▶ Ejercicio A
Copie del texto sobre Carlos Monsiváis y Chanoc el fragmento que empieza con "En Ixtac todos" y sigue hasta "fueran mezquindad absoluta.".
▶ Ejercicio B
De acuerdo con el texto sobre Carlos Monsiváis y Chanoc, explique en una a tres oraciones qué hacía de Ixtac una población fantasmagórica.

Para muchos que aprendieron a leer en las historietas, Chanoc era un referente obligado en México, casi tanto como Carlos Monsiváis. José Luis Velarde habla de ello y se pregunta cómo miles ¿quién llenará la ausencia del Monsi?
Carlos Monsiváis en Ixtac
José Luis Velarde
20 de junio de 2010
No se engañe nadie, no,
pensando que ha de durar lo que espera,
más que duró lo que vio
Jorge Manrique
Coplas por la muerte de su padre
La primera vez que supe de Carlos Monsiváis fue en la historieta Chanoc. Aquel cómic mexicano que presentaba aventuras de mar y selva, en un mundo caribeño menos alejado de la civilización de lo que aparentaba el subtítulo. Ixtac se llamaba la población fantasmagórica donde convivían seres reales con personajes alucinantes. Los responsables de aquel sitio fueron Carlos Z. Vigil, el doctor Ángel Martín de Lucenay, autor de la idea original, Ángel Mora y Pedro Zapian Fernández.
En Ixtac todos jugaban futbol y la selección portuaria se enfrentó en diversas ocasiones con equipos de primer nivel; incluso tuvo duelos memorables contra selecciones resto del mundo. Siempre fieles a su amor por el deporte y a un 4 – 2 – 4 omnipresente en 1966, cuando el futbol era más espectacular que los duelos “estratégicos” que ahora venden a precio de oro como si no fueran mezquindad absoluta.

▶ Material mostrado
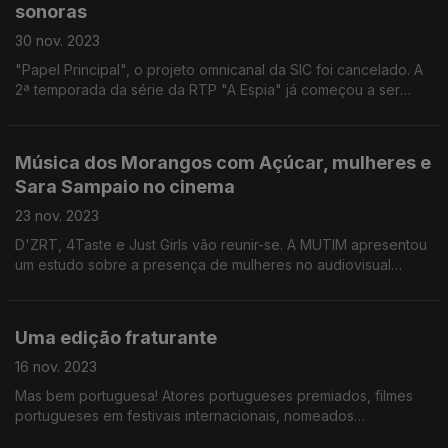
sonoras
30 nov. 2023
"Papel Principal", o projeto omnicanal da SIC foi cancelado. A
2ª temporada da série da RTP "A Espia" já começou a ser
gravada, com novidades no elenco. A banda sonora de "Rabo
de Peixe" já está disponível.
Música dos Morangos com Açúcar, mulheres e
Sara Sampaio no cinema
23 nov. 2023
D'ZRT, 4Taste e Just Girls vão reunir-se. A MUTIM apresentou
um estudo sobre a presença de mulheres no audiovisual
português. Sara Sampaio vai entrar no próximo filme do Super-
Homem
Uma edição fraturante
16 nov. 2023
Mas bem portuguesa! Atores portugueses premiados, filmes
portugueses em festivais internacionais, nomeados
portugueses na Albânia e um personagem português num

▶ Respuesta esperada A
En Ixtac todos jugaban futbol y la selección portuaria se enfrentó en diversas ocasiones con equipos de primer nivel; incluso tuvo duelos memorables contra selecciones resto del mundo. Siempre fieles a su amor por el deporte y a un 4 – 2 – 4 omnipresente en 1966, cuando el futbol era más espectacular que los duelos “estratégicos” que ahora venden a precio de oro como si no fueran mezquindad absoluta.

▶ Respuesta esperada B
Ixtac era una población fantasmagórica porque en ella convivían seres reales con personajes alucinantes.